■ TEXTE DE LECTURE

***

Vers des présidentielles dangereuses en Côte-d’Ivoire (Le Carnet de Colette Braeckman)

3_Journaliste_Colette_Braeckman_vertelde_levendig_over_haar_ervaringen

LeSoir.be, Bruxelles

Le premier tour de l’élection présidentielle en Côte d’Ivoire, programmé pour le 25 octobre prochain, sera suivie de près par tous ceux qui espèrent qu’un scrutin apaisé permettra à ce pays phare de l’Afrique de l’Ouest d’oublier le traumatisme laissé par le scrutin précédent. En 2010 en effet, la contestation de l’élection présidentielle s’était traduite par des affrontements meurtriers entre les partisans des deux principaux rivaux, Laurent Gbagbo et Alassane Ouattara. Plus de 3000 Ivoiriens avaient alors été victimes des violences et 300.000 personnes s’étaient réfugiées dans les pays voisins.

***

■ LIGNES DE DONNÉES
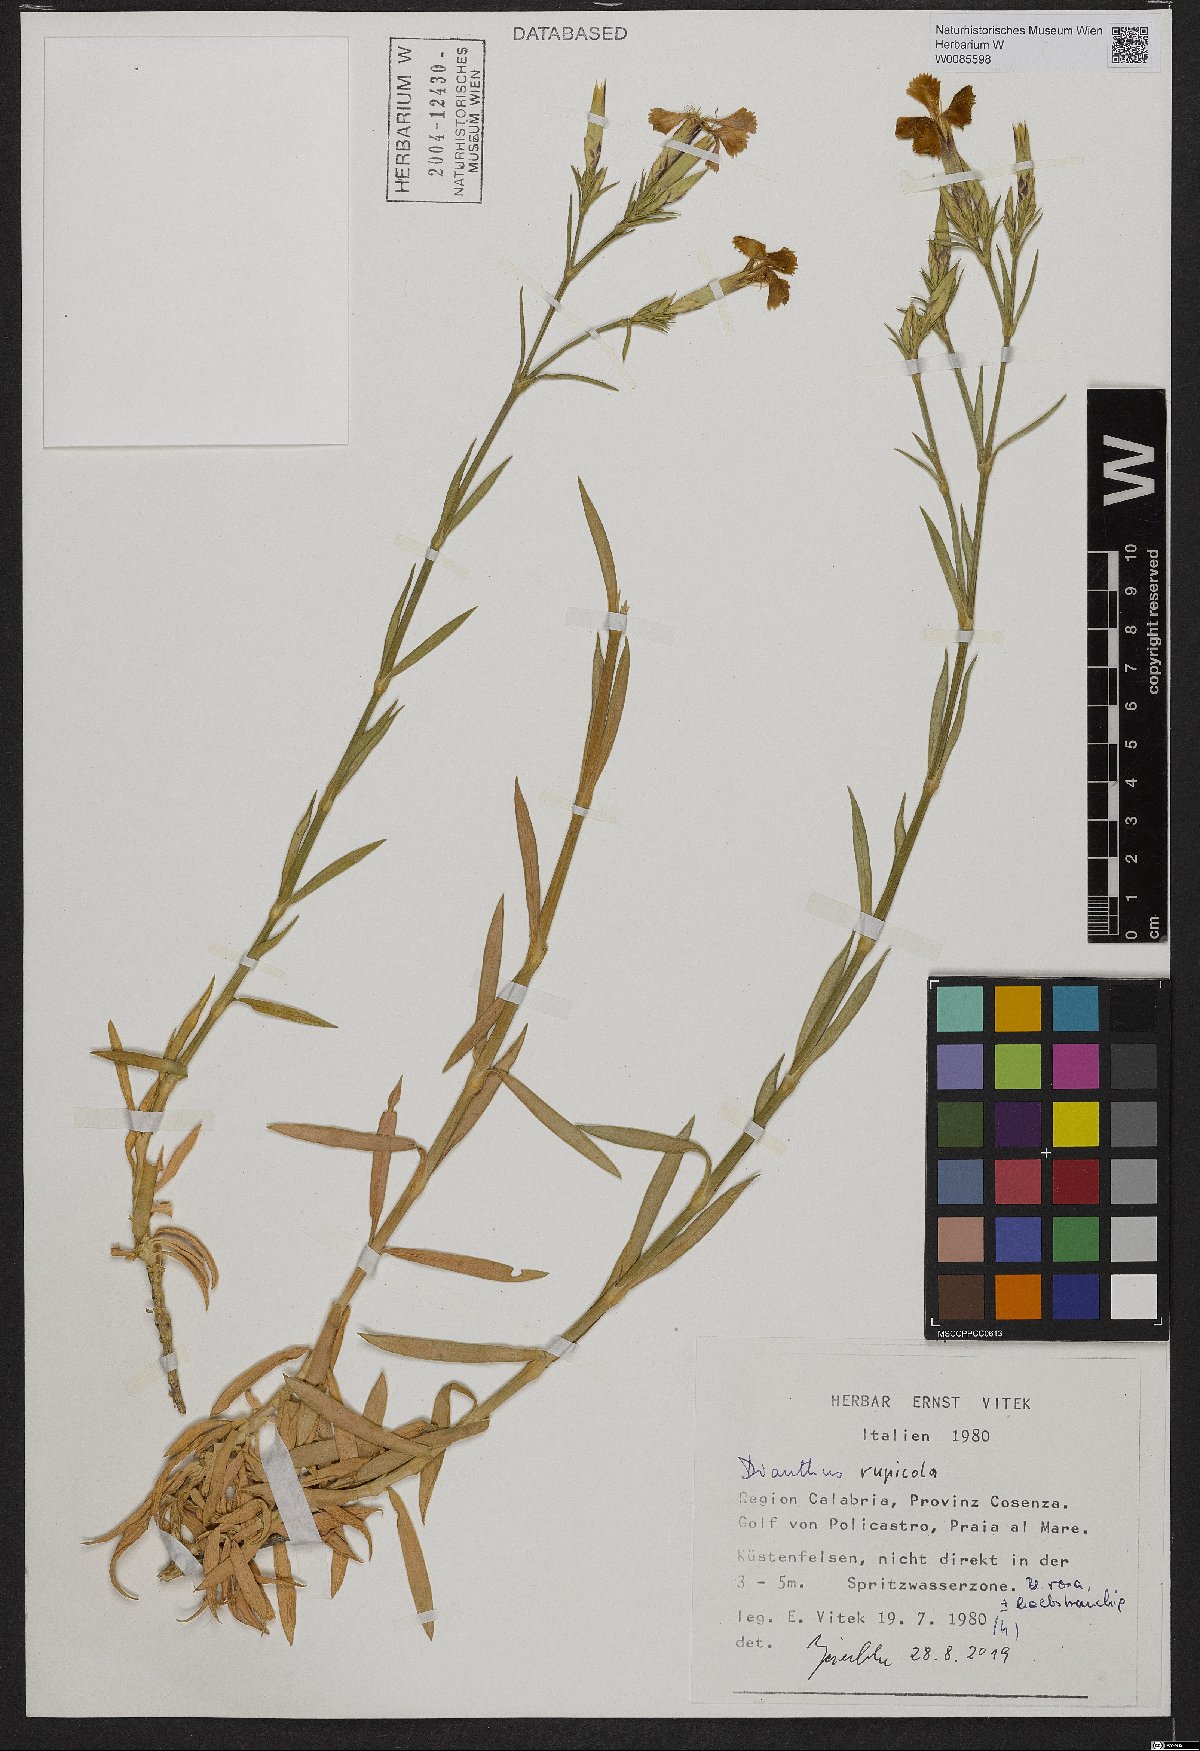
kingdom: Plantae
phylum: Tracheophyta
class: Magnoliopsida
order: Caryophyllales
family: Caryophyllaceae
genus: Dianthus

***

■ CONSIGNE DE L'EXERCICE
Retouchez l'article sur la présidentielle ivoirienne depuis « LeSoir.be, Bruxelles » jusqu'à « les pays voisins. » inclus, en remplaçant « affrontements » par « heurts ». Les lignes ne sont d'aucune utilité ici.

■ RÉSULTAT DE L'EXERCICE
LeSoir.be, Bruxelles

Le premier tour de l’élection présidentielle en Côte d’Ivoire, programmé pour le 25 octobre prochain, sera suivie de près par tous ceux qui espèrent qu’un scrutin apaisé permettra à ce pays phare de l’Afrique de l’Ouest d’oublier le traumatisme laissé par le scrutin précédent. En 2010 en effet, la contestation de l’élection présidentielle s’était traduite par des heurts meurtriers entre les partisans des deux principaux rivaux, Laurent Gbagbo et Alassane Ouattara. Plus de 3000 Ivoiriens avaient alors été victimes des violences et 300.000 personnes s’étaient réfugiées dans les pays voisins.